**Input for this task**
----------

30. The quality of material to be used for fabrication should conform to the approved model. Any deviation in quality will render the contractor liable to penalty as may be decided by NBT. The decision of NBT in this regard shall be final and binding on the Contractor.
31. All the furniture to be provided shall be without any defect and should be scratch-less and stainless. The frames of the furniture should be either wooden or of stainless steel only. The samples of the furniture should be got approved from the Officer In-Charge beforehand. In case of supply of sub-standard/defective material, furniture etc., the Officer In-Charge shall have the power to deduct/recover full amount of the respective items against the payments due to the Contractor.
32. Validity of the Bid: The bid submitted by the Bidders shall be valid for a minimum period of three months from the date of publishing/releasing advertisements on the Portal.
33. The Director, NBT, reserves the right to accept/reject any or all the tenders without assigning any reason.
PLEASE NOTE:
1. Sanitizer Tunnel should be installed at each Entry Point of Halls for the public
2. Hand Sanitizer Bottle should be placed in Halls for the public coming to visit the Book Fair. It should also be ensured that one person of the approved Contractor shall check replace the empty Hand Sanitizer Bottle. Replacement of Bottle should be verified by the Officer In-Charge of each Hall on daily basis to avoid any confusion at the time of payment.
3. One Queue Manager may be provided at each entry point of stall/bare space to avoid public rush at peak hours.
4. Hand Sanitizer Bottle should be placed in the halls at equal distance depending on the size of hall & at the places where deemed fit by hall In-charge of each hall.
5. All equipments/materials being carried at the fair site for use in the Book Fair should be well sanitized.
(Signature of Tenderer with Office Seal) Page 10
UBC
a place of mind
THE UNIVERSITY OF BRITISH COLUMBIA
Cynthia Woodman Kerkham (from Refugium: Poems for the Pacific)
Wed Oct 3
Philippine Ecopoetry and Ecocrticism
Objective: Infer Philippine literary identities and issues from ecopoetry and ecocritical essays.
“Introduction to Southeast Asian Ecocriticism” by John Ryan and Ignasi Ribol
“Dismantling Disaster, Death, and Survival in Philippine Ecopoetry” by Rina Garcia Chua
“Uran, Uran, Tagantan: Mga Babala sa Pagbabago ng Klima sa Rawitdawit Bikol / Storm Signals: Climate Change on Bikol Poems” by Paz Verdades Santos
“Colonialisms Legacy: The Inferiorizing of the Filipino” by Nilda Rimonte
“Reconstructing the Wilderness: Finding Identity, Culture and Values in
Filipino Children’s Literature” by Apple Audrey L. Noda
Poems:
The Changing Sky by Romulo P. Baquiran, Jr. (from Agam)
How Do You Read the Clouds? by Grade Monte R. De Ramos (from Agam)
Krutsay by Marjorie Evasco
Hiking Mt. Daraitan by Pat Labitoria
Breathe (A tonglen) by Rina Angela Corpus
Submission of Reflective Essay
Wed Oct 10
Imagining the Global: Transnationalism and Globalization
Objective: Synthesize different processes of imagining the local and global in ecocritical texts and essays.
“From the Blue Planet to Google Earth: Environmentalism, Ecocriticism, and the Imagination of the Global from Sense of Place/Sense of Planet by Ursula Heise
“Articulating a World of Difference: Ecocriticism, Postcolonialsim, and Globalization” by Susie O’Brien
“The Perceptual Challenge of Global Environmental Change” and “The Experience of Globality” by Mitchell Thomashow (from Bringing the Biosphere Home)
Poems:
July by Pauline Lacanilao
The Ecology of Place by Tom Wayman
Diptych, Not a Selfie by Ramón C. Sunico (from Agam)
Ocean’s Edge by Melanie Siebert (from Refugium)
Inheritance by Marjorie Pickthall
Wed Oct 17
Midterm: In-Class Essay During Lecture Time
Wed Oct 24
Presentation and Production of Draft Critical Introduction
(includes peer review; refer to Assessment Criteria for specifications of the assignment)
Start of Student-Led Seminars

----------

**What to do**
Copy out the entire listing word for word. Keep every line as it is.

**Written reply**
30. The quality of material to be used for fabrication should conform to the approved model. Any deviation in quality will render the contractor liable to penalty as may be decided by NBT. The decision of NBT in this regard shall be final and binding on the Contractor.
31. All the furniture to be provided shall be without any defect and should be scratch-less and stainless. The frames of the furniture should be either wooden or of stainless steel only. The samples of the furniture should be got approved from the Officer In-Charge beforehand. In case of supply of sub-standard/defective material, furniture etc., the Officer In-Charge shall have the power to deduct/recover full amount of the respective items against the payments due to the Contractor.
32. Validity of the Bid: The bid submitted by the Bidders shall be valid for a minimum period of three months from the date of publishing/releasing advertisements on the Portal.
33. The Director, NBT, reserves the right to accept/reject any or all the tenders without assigning any reason.
PLEASE NOTE:
1. Sanitizer Tunnel should be installed at each Entry Point of Halls for the public
2. Hand Sanitizer Bottle should be placed in Halls for the public coming to visit the Book Fair. It should also be ensured that one person of the approved Contractor shall check replace the empty Hand Sanitizer Bottle. Replacement of Bottle should be verified by the Officer In-Charge of each Hall on daily basis to avoid any confusion at the time of payment.
3. One Queue Manager may be provided at each entry point of stall/bare space to avoid public rush at peak hours.
4. Hand Sanitizer Bottle should be placed in the halls at equal distance depending on the size of hall & at the places where deemed fit by hall In-charge of each hall.
5. All equipments/materials being carried at the fair site for use in the Book Fair should be well sanitized.
(Signature of Tenderer with Office Seal) Page 10
UBC
a place of mind
THE UNIVERSITY OF BRITISH COLUMBIA
Cynthia Woodman Kerkham (from Refugium: Poems for the Pacific)
Wed Oct 3
Philippine Ecopoetry and Ecocrticism
Objective: Infer Philippine literary identities and issues from ecopoetry and ecocritical essays.
“Introduction to Southeast Asian Ecocriticism” by John Ryan and Ignasi Ribol
“Dismantling Disaster, Death, and Survival in Philippine Ecopoetry” by Rina Garcia Chua
“Uran, Uran, Tagantan: Mga Babala sa Pagbabago ng Klima sa Rawitdawit Bikol / Storm Signals: Climate Change on Bikol Poems” by Paz Verdades Santos
“Colonialisms Legacy: The Inferiorizing of the Filipino” by Nilda Rimonte
“Reconstructing the Wilderness: Finding Identity, Culture and Values in
Filipino Children’s Literature” by Apple Audrey L. Noda
Poems:
The Changing Sky by Romulo P. Baquiran, Jr. (from Agam)
How Do You Read the Clouds? by Grade Monte R. De Ramos (from Agam)
Krutsay by Marjorie Evasco
Hiking Mt. Daraitan by Pat Labitoria
Breathe (A tonglen) by Rina Angela Corpus
Submission of Reflective Essay
Wed Oct 10
Imagining the Global: Transnationalism and Globalization
Objective: Synthesize different processes of imagining the local and global in ecocritical texts and essays.
“From the Blue Planet to Google Earth: Environmentalism, Ecocriticism, and the Imagination of the Global from Sense of Place/Sense of Planet by Ursula Heise
“Articulating a World of Difference: Ecocriticism, Postcolonialsim, and Globalization” by Susie O’Brien
“The Perceptual Challenge of Global Environmental Change” and “The Experience of Globality” by Mitchell Thomashow (from Bringing the Biosphere Home)
Poems:
July by Pauline Lacanilao
The Ecology of Place by Tom Wayman
Diptych, Not a Selfie by Ramón C. Sunico (from Agam)
Ocean’s Edge by Melanie Siebert (from Refugium)
Inheritance by Marjorie Pickthall
Wed Oct 17
Midterm: In-Class Essay During Lecture Time
Wed Oct 24
Presentation and Production of Draft Critical Introduction
(includes peer review; refer to Assessment Criteria for specifications of the assignment)
Start of Student-Led Seminars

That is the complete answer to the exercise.